**Request**
Each record below needs to be reproduced precisely, though not its pictures.

*** Data for review Section Begins ***

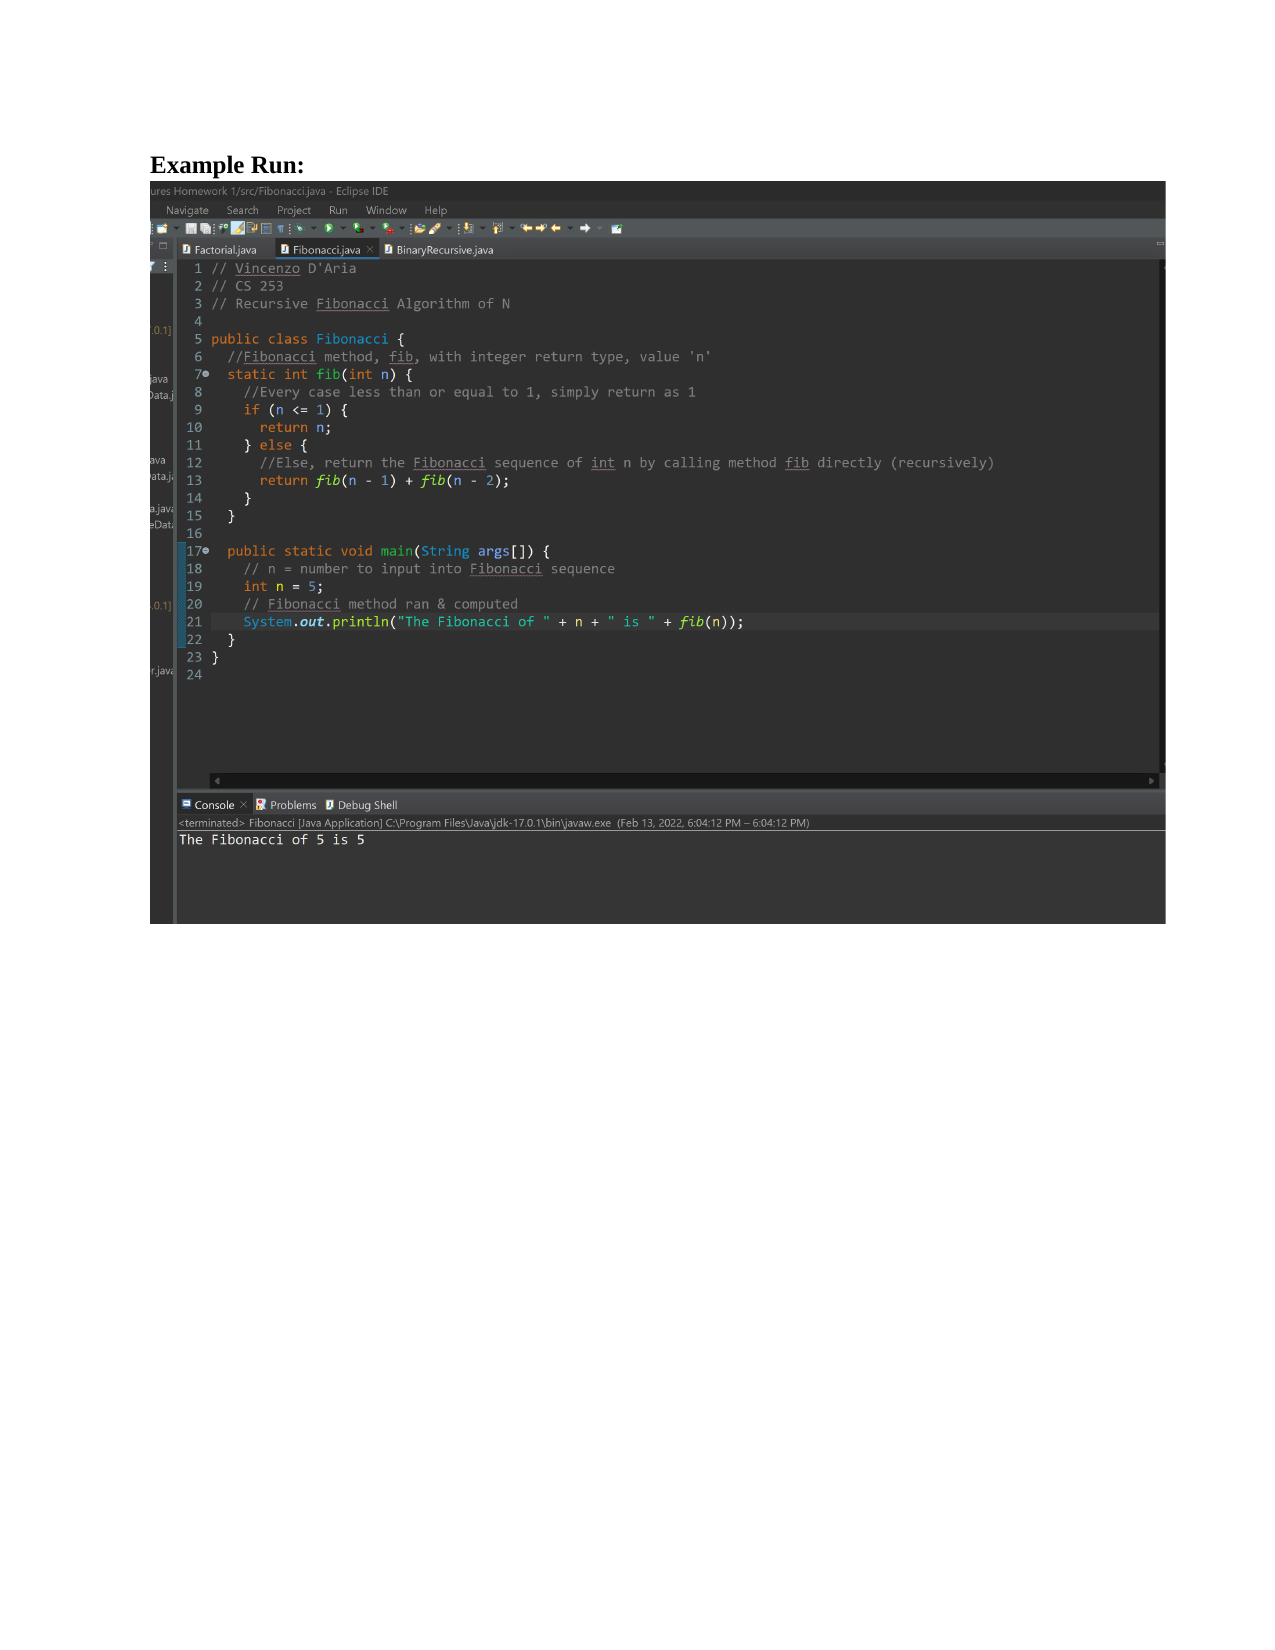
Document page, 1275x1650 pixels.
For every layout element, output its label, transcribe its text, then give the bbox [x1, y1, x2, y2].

picture [150, 181, 1166, 924]
text Example Run: [150, 150, 1125, 181]
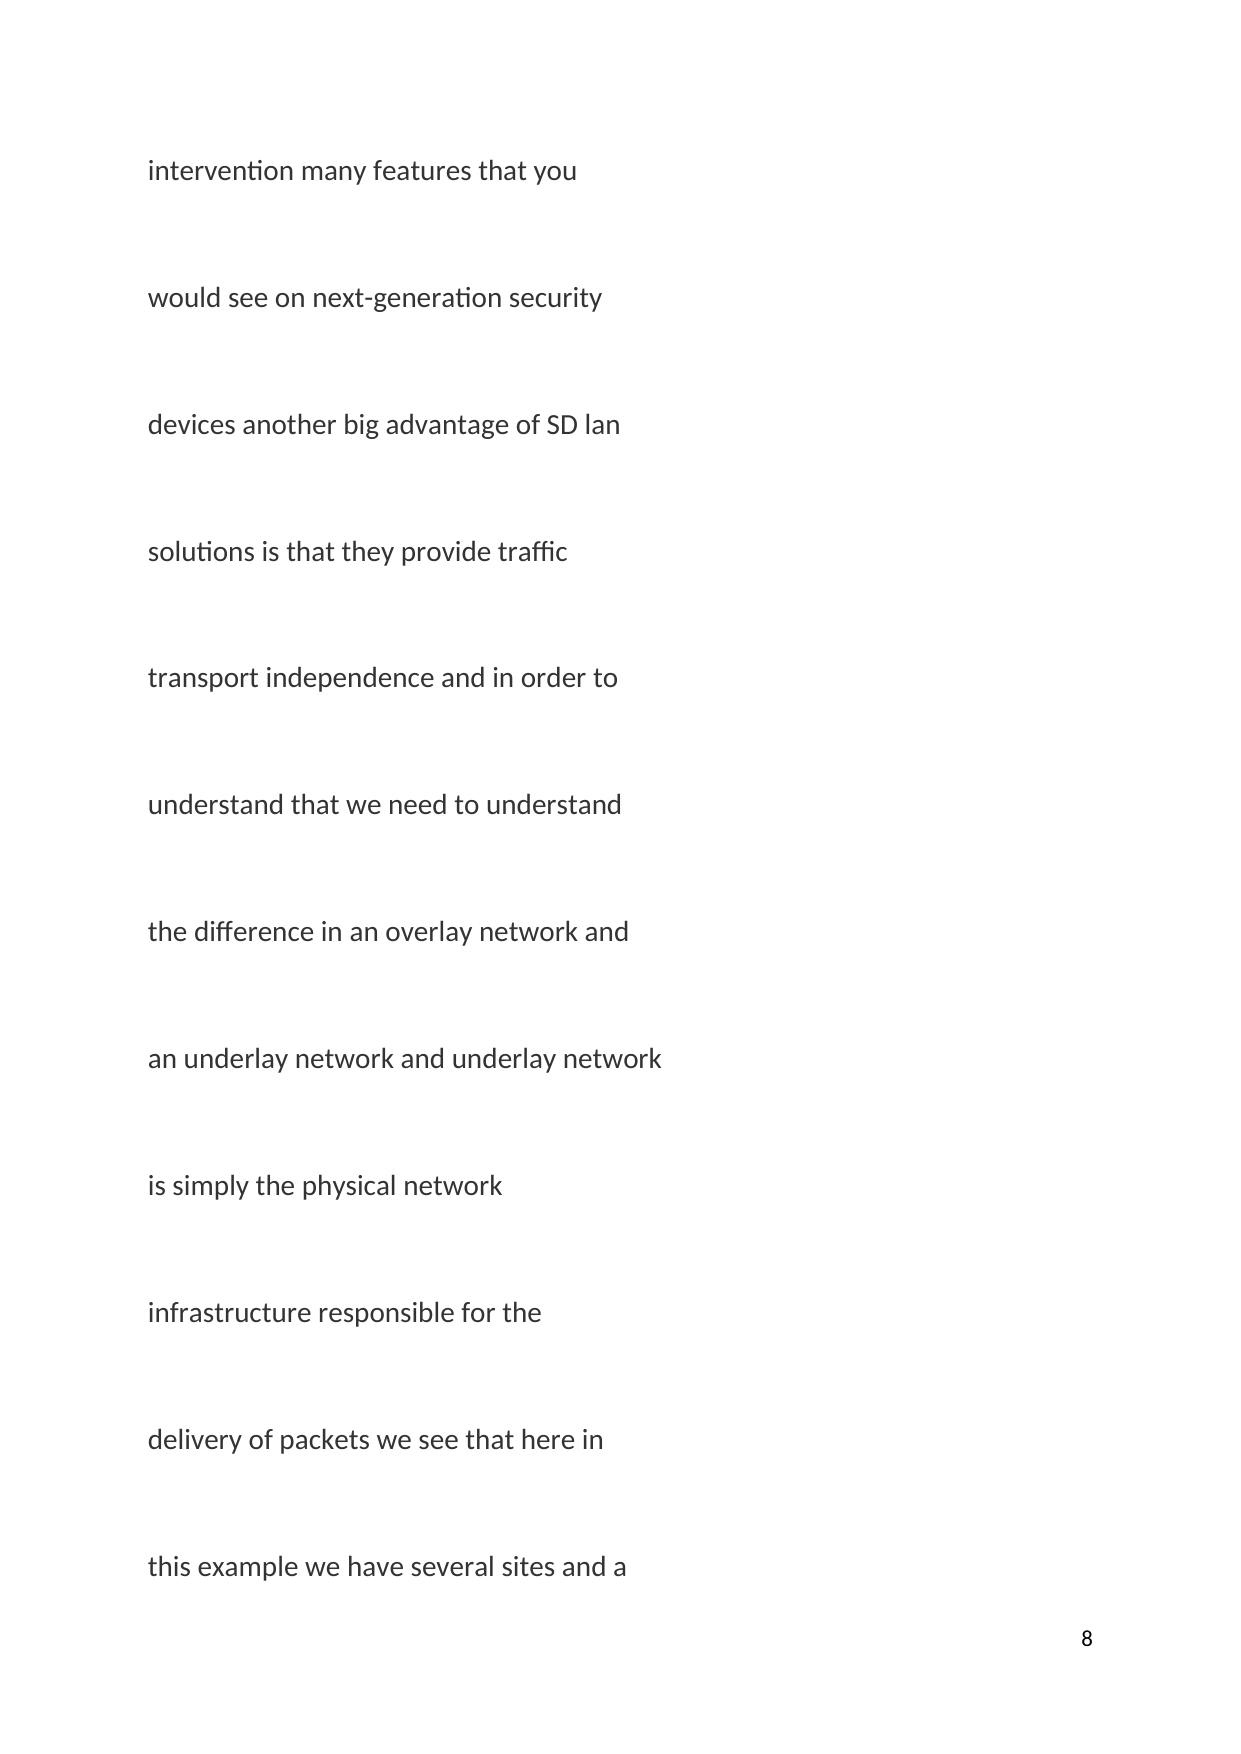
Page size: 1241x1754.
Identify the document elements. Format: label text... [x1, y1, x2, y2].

text delivery of packets we see that here in [148, 1416, 1093, 1456]
text this example we have several sites and a [148, 1543, 1093, 1583]
text solutions is that they provide traffic [148, 528, 1093, 568]
text devices another big advantage of SD lan [148, 401, 1093, 441]
text is simply the physical network [148, 1163, 1093, 1203]
text the difference in an overlay network and [148, 909, 1093, 949]
text intervention many features that you [148, 148, 1093, 188]
text an underlay network and underlay network [148, 1036, 1093, 1076]
text would see on next-generation security [148, 274, 1093, 314]
text transport independence and in order to [148, 655, 1093, 695]
text understand that we need to understand [148, 782, 1093, 822]
text infrastructure responsible for the [148, 1289, 1093, 1329]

*** Data for review Section Ends ***

**Finished exercise**
Document page, 1275x1650 pixels.
For every layout element, output its label, transcribe its text, then give the bbox [x1, y1, x2, y2].

picture [150, 181, 1166, 924]
text Example Run: [150, 150, 1125, 181]
Page size: 1241x1754.
Identify the document elements. Format: label text... [x1, y1, x2, y2].

text delivery of packets we see that here in [148, 1416, 1093, 1456]
text this example we have several sites and a [148, 1543, 1093, 1583]
text solutions is that they provide traffic [148, 528, 1093, 568]
text devices another big advantage of SD lan [148, 401, 1093, 441]
text is simply the physical network [148, 1163, 1093, 1203]
text the difference in an overlay network and [148, 909, 1093, 949]
text intervention many features that you [148, 148, 1093, 188]
text an underlay network and underlay network [148, 1036, 1093, 1076]
text would see on next-generation security [148, 274, 1093, 314]
text transport independence and in order to [148, 655, 1093, 695]
text understand that we need to understand [148, 782, 1093, 822]
text infrastructure responsible for the [148, 1289, 1093, 1329]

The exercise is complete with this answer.